As Ms Sturgeon said yesterday, the SNP had stated in their manifesto that material change in circumstances could lead to another independence referendum, and gave an example of what that material change might be by citing Scotland being taken out of the EU against the nation’s will.

But if there were no surprises in the actions announced by Ms Sturgeon, there were some interesting pointers in the language – she very much played the anti-Tory card, and even mentioned speculative reports that the Tories could be in power until 2030 “or beyond”.

So she is to go to the Scottish Parliament to ask Westminster to grant a Section 30 order which will allow a legally-binding referendum to be held. Should the Scottish Parliament pass such a move – and it will, with the SNP supported by the Greens – Prime Minister Theresa May could reject it. But she would be rejecting the settled will of the Scottish Parliament and she should not do that, and cannot do that without creating dangerous division. There is greater speculation that the Westminster government may try to delay the referendum to a point beyond Brexit, but it should not do that either. It has to understand that what is now in motion has to be allowed, short of some last-minute agreement, or democracy will be failed.

So Scotland will face a choice, and it is important here to set down the First Minister’s exact words. She suggested the referendum between the end of the Brexit negotiations and before the UK actually leaves. She said: “It is important that Scotland is able to exercise the right to choose our own future at a time when the options are clearer than they are now – but before it is too late to decide on our own path. It is just as important that there is clarity about the implications of independence. And there will be.

“What Scotland deserves is the chance to decide our future in a fair, free and democratic way – and at a time when we are equipped with the facts we need. It is, above all, about informed choice.”

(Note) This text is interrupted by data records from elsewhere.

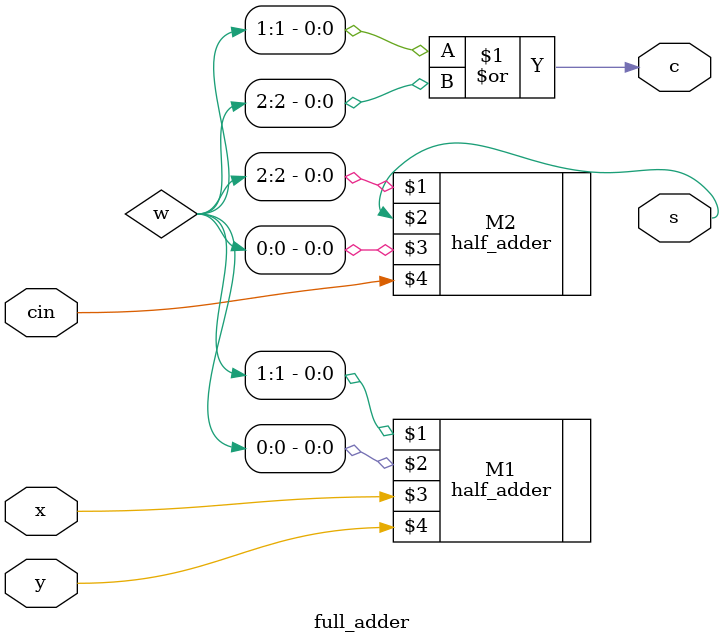
<source format=v>
`timescale 1ns / 1ps


module full_adder(c,s,x,y,cin);
output c,s;
input x,y,cin;
wire [2:0]w;
half_adder M1(w[1],w[0],x,y);
half_adder M2(w[2],s,w[0],cin);
or G1(c,w[1],w[2]);
endmodule

</source>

So that is clear: if Scotland is to be forced into again making a choice about leaving the UK, and the Brexit negotiations inform us as to what life in a post-EU UK would look like, we must also know what life in Scotland post-UK would look like, and we need facts. Will we be in Europe and at what cost? Will we have the Euro, will we have open borders (except with England), what would our defence configuration be? And many others. The First Minister has promised facts for informed choice. Let us hope she keeps her word.